Statistical Questions

SQ1

Empirical Paper Questions: Emotional contagion in social networks

Refer to the following (controversial! highly cited! moderately straightforward!) paper to answer the questions below. Please be prepared to identify specific parts of the paper that support your answers. Note that several of the questions below correspond loosely to the questions I have asked you to answer with respect to your research project plan and dataset identification assignment due later this week (that's called "scaffolding" for those of you keeping score at home).

Kramer, Adam D. I., Jamie E. Guillory, and Jeffrey T. Hancock. 2014. “Experimental Evidence of Massive-Scale Emotional Contagion through Social Networks.” Proceedings of the National Academy of Sciences 111(24):8788–90. [Open access]

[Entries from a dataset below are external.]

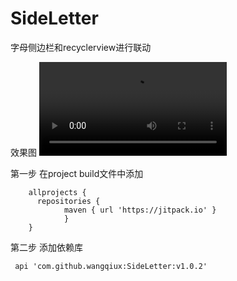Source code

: # SideLetter
字母侧边栏和recyclerview进行联动

  效果图
![image](https://github.com/wangqiux/SideLetter/blob/master/Screenrecorder-2021-12-02-14-08-15-64.mp4)

第一步 在project build文件中添加

        allprojects {
          repositories {
                maven { url 'https://jitpack.io' }
                }
        }
 第二步 添加依赖库
  
     api 'com.github.wangqiux:SideLetter:v1.0.2'

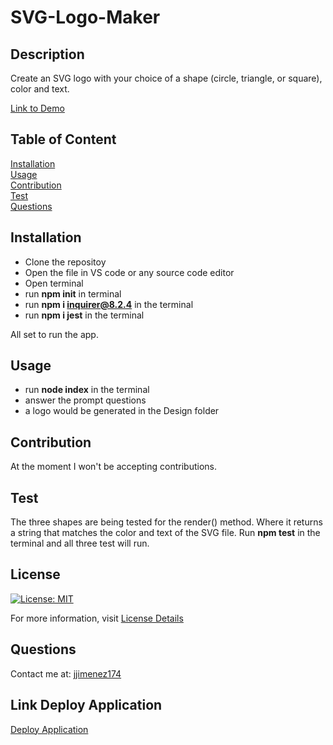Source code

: # SVG-Logo-Maker

## Description
Create an SVG logo with your choice of a shape (circle, triangle, or square), color and text. 

[Link to Demo](https://drive.google.com/file/d/1imJF0vcVMmeyjpU73tcAYmwJku6hlRr_/view?usp=sharing)

## Table of Content
[Installation](#installation)  
[Usage](#usage)  
[Contribution](#contribution)  
[Test](#test)  
[Questions](#questions) 

## Installation
* Clone the repositoy
* Open the file in VS code or any source code editor
* Open terminal
* run <b>npm init</b> in terminal
* run <b>npm i inquirer@8.2.4</b> in the terminal
* run <b>npm i jest</b> in the terminal

All set to run the app. 

## Usage
 * run <b>node index</b> in the terminal
 * answer the prompt questions
 * a logo would be generated in the Design folder

## Contribution
At the moment I won't be accepting contributions.

## Test
The three shapes are being tested for the render() method. Where it returns a string that matches the color and text of the SVG file. Run <b> npm test</b> in the terminal and all three test will run. 

## License
[![License: MIT](https://img.shields.io/badge/License-MIT-yellow.svg)](https://opensource.org/licenses/MIT)

For more information, visit [License Details](https://opensource.org/license/MIT)

## Questions

Contact me at: [jjimenez174](https://github.com/jjimenez174)

## Link Deploy Application

[Deploy Application](https://jjimenez174.github.io/SVG-Logo-Maker/)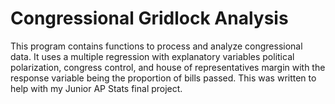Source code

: # Congressional Gridlock Analysis
This program contains functions to process and analyze congressional data. It uses a multiple regression with explanatory variables political polarization, congress control, and house of representatives margin with the response variable being the proportion of bills passed. This was written to help with my Junior AP Stats final project.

EQ1: Research questions and objectives

Restate or describe, in your own words, (a) the main research question of the paper and be sure to identify (b) the population of interest ("target population").

EQ2: Sample and experiment design

Describe (a) the sample used in the study; (b) the treatment and control groups, and (c) the experimental manipulation(s).

EQ3: Data and variables

Describe (a) the unit of analysis or cases, (b) the main variables used and their "types" (e.g., continuous, categorical, etc. See OpenIntro chapter 1 for ideas).

EQ4: Results

Summarize the results of the study. There is one figure in the paper (Figure 1). Explain how the figure represents the results.

EQ5: Interpretation and contribution (significance)

(a) Summarize the authors' interpretation of the study results. (b) Discuss whether the results generalize from the sample to the target population. (c) Summarize the core contribution of the paper.